_ASSIGNMENT_
Retype the passage of the news article about the tribes and Washington's water-quality rules from "Seattle Times, 9/6/14" up to and including "fish people eat.".
BEGIN SELECTED EXTRACT
Seattle Times, 9/6/14 –
The Northwest Indian Fisheries Commission has told Gov. Jay Inslee it plans to ask the U.S. Environmental Protection Agency to come up with new water-quality rules for the state.
EVERETT — An alliance of Washington tribes has told Gov. Jay Inslee it plans to ask the U.S. Environmental Protection Agency (EPA) to step in and come up with new water-quality rules for the state.
The Northwest Indian Fisheries Commission, which represents 20 Western Washington tribes, sent Inslee a letter on Thursday expressing “dissatisfaction” with the governor’s proposal for updating the state’s clean-water rules that are partly tied to how much fish people eat.
“The tribes’ principal objective for revised water-quality standards is to protect the health of future generations, and we have determined that your proposal does not meet this goal,” the tribes wrote Inslee.
The tribes say they’re also concerned about “yet another delay.”
Tribal leaders plan to meet Monday with the EPA’s regional head, Dennis McLerran, The Herald reported.
McLerran told a state official in April that the EPA intends to take over the process if the state doesn’t finalize a rule by 2014.
END SELECTED EXTRACT
BEGIN EXTRACTED DATA
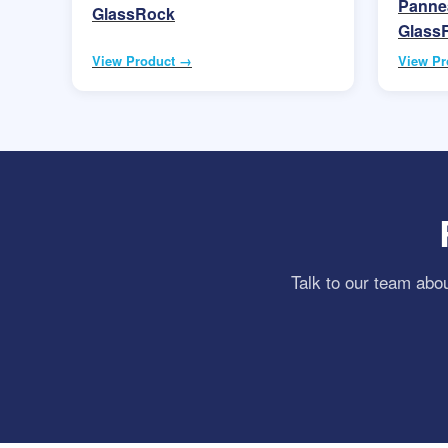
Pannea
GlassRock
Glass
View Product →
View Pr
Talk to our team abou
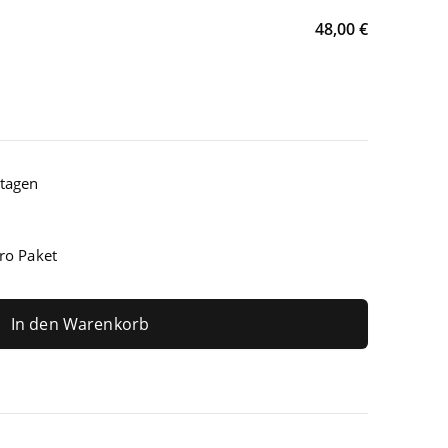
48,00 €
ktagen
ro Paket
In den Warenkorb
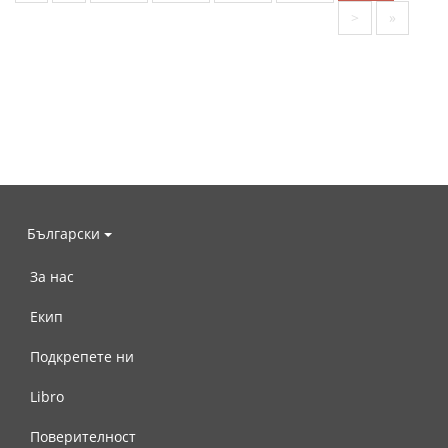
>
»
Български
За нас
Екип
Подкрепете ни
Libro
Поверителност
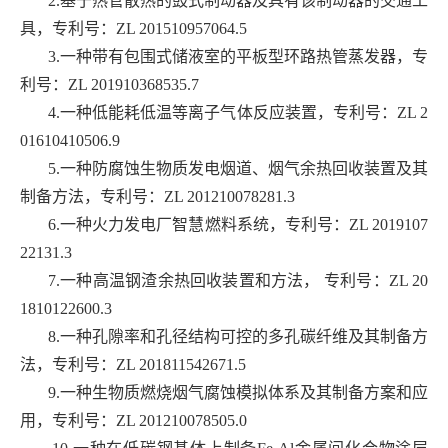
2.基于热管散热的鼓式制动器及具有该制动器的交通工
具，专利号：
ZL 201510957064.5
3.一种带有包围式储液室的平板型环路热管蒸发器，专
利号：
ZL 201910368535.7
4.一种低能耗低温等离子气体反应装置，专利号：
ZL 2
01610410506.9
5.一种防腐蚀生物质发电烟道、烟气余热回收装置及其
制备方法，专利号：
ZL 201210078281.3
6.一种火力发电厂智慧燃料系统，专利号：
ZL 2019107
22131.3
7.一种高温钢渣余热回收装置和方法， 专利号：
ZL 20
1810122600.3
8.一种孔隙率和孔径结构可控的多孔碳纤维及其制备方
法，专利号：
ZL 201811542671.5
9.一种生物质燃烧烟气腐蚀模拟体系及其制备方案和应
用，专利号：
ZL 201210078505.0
END EXTRACTED DATA
BEGIN EXTRACTED DATA
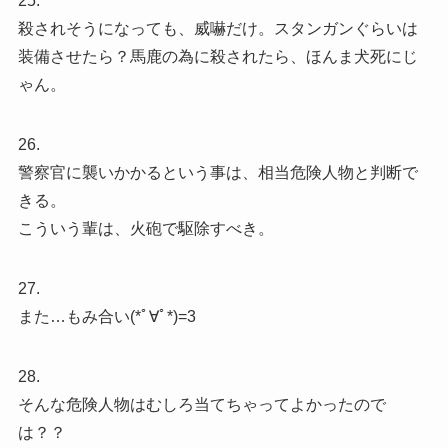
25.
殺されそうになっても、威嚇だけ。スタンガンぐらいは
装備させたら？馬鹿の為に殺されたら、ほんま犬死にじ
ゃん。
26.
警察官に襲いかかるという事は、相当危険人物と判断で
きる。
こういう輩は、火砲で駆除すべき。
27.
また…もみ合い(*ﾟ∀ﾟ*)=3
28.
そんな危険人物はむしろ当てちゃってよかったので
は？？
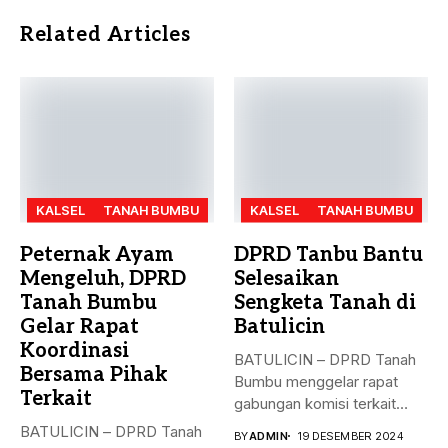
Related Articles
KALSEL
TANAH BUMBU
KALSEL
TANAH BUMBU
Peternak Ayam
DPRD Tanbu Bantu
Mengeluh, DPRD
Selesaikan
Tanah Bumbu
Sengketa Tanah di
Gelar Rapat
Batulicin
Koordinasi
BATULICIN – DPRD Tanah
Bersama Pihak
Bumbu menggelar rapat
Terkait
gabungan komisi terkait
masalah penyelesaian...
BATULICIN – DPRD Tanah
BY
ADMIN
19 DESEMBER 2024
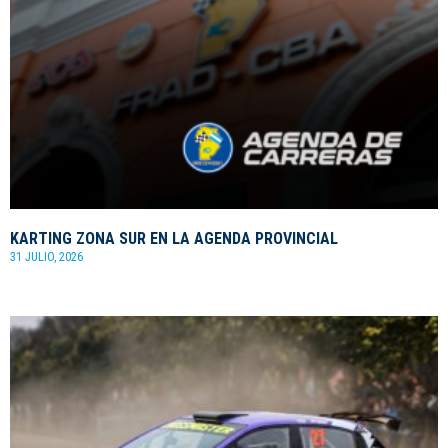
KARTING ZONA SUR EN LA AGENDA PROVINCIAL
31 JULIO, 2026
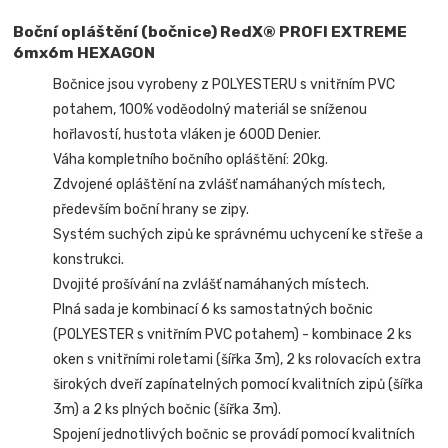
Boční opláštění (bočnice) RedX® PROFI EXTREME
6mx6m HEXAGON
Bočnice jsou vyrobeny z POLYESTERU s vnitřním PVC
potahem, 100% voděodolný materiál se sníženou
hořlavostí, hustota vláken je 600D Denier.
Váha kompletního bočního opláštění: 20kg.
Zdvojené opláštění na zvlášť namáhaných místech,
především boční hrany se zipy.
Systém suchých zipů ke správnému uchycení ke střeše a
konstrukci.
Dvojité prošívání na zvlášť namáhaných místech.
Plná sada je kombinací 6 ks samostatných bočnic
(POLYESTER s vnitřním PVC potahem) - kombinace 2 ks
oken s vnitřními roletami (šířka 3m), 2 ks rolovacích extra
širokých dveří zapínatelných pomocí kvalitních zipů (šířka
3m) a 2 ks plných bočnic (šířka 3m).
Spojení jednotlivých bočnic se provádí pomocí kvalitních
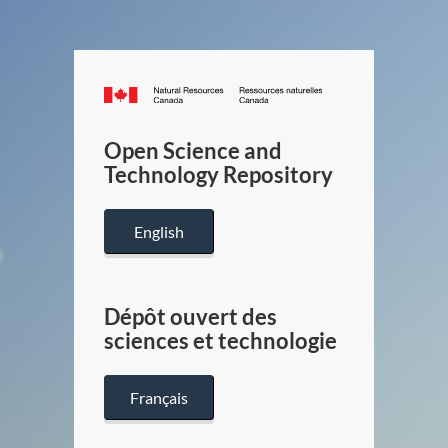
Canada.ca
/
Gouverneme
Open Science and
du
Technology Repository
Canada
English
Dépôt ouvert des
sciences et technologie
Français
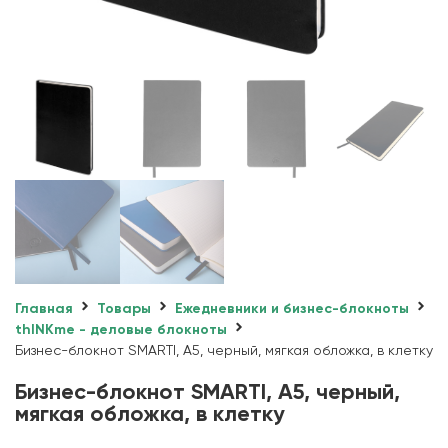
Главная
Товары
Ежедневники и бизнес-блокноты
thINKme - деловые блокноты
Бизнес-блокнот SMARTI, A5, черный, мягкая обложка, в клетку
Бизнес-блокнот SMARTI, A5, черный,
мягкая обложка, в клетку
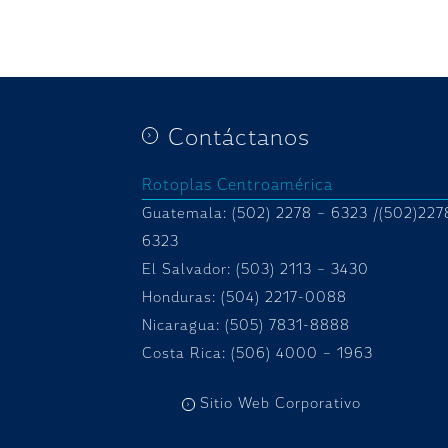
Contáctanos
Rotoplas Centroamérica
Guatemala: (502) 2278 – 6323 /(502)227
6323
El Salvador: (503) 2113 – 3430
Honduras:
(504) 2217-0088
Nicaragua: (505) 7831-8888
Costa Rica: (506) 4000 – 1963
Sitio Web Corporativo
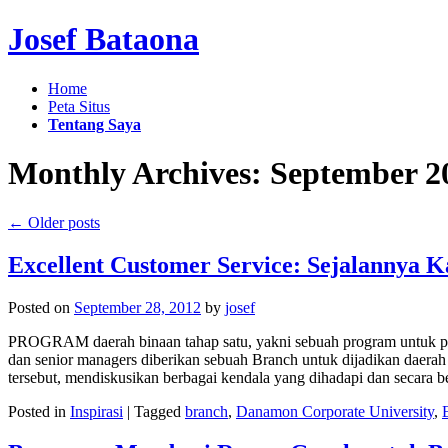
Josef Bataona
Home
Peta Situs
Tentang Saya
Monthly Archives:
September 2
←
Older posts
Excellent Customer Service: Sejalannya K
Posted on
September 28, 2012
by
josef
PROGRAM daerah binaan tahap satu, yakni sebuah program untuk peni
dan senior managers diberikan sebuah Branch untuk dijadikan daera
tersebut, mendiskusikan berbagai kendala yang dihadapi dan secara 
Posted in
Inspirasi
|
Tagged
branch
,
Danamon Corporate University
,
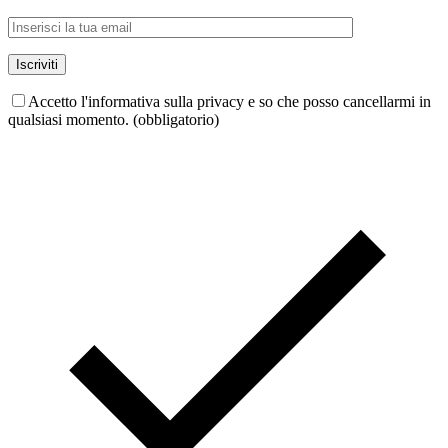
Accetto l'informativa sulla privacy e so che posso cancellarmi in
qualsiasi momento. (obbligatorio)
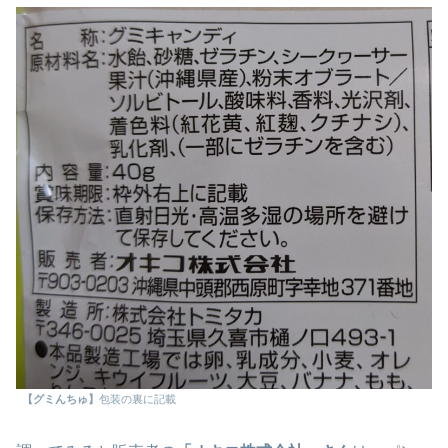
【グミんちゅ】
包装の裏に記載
END EXTRACTED DATA
BEGIN EXTRACTED DATA
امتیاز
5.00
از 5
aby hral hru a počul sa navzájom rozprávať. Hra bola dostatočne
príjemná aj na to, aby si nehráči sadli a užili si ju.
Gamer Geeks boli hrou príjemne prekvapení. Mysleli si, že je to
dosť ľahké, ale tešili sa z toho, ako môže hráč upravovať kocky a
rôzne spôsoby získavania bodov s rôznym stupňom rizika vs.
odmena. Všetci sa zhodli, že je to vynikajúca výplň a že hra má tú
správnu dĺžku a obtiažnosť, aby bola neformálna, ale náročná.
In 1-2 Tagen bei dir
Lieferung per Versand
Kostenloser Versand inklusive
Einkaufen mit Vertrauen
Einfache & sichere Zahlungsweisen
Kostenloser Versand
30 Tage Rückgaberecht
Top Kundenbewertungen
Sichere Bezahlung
END EXTRACTED DATA
_SOLUTION FOR THIS TASK_
Seattle Times, 9/6/14 –
The Northwest Indian Fisheries Commission has told Gov. Jay Inslee it plans to ask the U.S. Environmental Protection Agency to come up with new water-quality rules for the state.
EVERETT — An alliance of Washington tribes has told Gov. Jay Inslee it plans to ask the U.S. Environmental Protection Agency (EPA) to step in and come up with new water-quality rules for the state.
The Northwest Indian Fisheries Commission, which represents 20 Western Washington tribes, sent Inslee a letter on Thursday expressing “dissatisfaction” with the governor’s proposal for updating the state’s clean-water rules that are partly tied to how much fish people eat.